Failure is all the rage—for tech companies

  1. Some of the silly business decisions and failure examples mentioned in this article are actually not failure nor bad business decision blunders, when you analyze the business dynamics a little closer. Take the Google US$12.5 billion buy-out of Motorola in 2012 then sell it to Lenovo for US$2.9 billion a year later; on the surface this looks like a US$9.6 billion lost to Google in this deal. However, when we drill into the details of the deal, we will find out there are net benefits for all three companies involved (Google, Motorola & Lenovo).
    Google purchased Motorola for 2 main purposes. The first one, which is more on the surface, to re-energize the Android’s ecosystem by using some of Motorola’s patented technologies.
    Also, Google still owes and kept much of Motorola’s patents even after selling to Lenovo; those patents which can be later sell off individually and yield a much higher price or keeping them to Google’s strategic benefits (e.g. preventing other competitors owning certain technology patents first is a strategically sound move).
    The Second reason is a little less obvious but it is more important but very much related to the first.. and the real reason for Google to purchase Motorola at the first place. Having Motorola onboard, Google made use of Motorola hardware manufacturing capacity to produce “stock” Android experience devices (FYI, stock Android experience means, no manufacture customized UI on top of the Android OS on the device, e.g. Samsung put their TouchWiz UI on top of their Android devices. Almost all mobile manufacturers put their proprietary UI on top of the Andriod OS).
    One may ask, why Google all of a sudden so insist on producing “stock” Android phones? Well, apparently, Samsung in the recent years has been pushing their customized UI, TouchWiz on their Android devices a little too much and adding too many bloatwares on their devices, as it began to slow down Android performance on their devices. Even worse, Samsung began to build their own OS, Tizen, which looks identical to its TouchWiz interface, an obvious development to switch over from Android OS to Tizen eventually. Fearing that Tizen will out gun Android, given Samsung’s dominance on the Android market, Google saw this as a threat to their Android OS in the long run.

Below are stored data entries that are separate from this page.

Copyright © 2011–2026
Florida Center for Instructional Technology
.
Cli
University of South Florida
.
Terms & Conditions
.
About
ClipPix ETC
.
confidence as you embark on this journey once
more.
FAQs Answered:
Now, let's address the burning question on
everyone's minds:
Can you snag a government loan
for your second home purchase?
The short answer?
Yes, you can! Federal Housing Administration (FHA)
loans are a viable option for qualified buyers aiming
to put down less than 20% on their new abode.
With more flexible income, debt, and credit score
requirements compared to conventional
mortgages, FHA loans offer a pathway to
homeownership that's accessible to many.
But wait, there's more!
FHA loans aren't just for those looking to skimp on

    So…in response, Google with Motorola, produced a few stock Android base devices like the Motorola X & Motorola G to make a statement in the market (particularly toward Samsung), to show that they have the ability produce their own devices, even if they cut tide with any one of the partner manufacturers. And they strategy worked! In January, 2014, Samsung and Google signed an agreement, which include some patent deals and also Samsung would tone down TouchWiz and reduce the number of bloatwares. This move also re-established Android OS’s importance within the market.
    As for Lenovo purchasing Motorola off Google (in fact, Google announced the sales of Motorola to Lenovo two days after they signed the agreement with Samsung!) It is beneficial to Lenovo as well, as a world leading mobile manufacturer; globally, they are one of the top five manufacturer. And eagerly waiting for the opportunity enter the North American market. As Motorola is a much more well-known brand name then Lenovo in the North American soil, Lenovo may as well manufacture mobile hardware with Motorola brand name on top to enter the North American market. A $2.9 billion buying an entrance ticket into the North American market, seems fair enough to Lenovo and Google (remember, Google still retain all the other Motorola’s patents, they are just selling the brand name to Lenovo literally).

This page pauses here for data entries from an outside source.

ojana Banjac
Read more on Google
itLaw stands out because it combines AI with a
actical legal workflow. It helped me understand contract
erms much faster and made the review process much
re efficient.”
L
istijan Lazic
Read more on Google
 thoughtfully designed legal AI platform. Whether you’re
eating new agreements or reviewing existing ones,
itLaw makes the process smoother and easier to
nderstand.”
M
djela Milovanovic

    All-in all, in the Google buy-out then sell off Motorola example, it is a win-win for everyone. Well except for Samsung I suppose.
    Companies sometimes make some really bizarre business moves or decisions that are hard to comprehend by the general public but that are actually making a lot of sense and strategically sound. Just that, if we really want to analyze the situations we need to do a lot more digging, which most of the general public don’t even have the time to do so and sometimes certain critical information are not even available to the general public for analyzing the complete picture.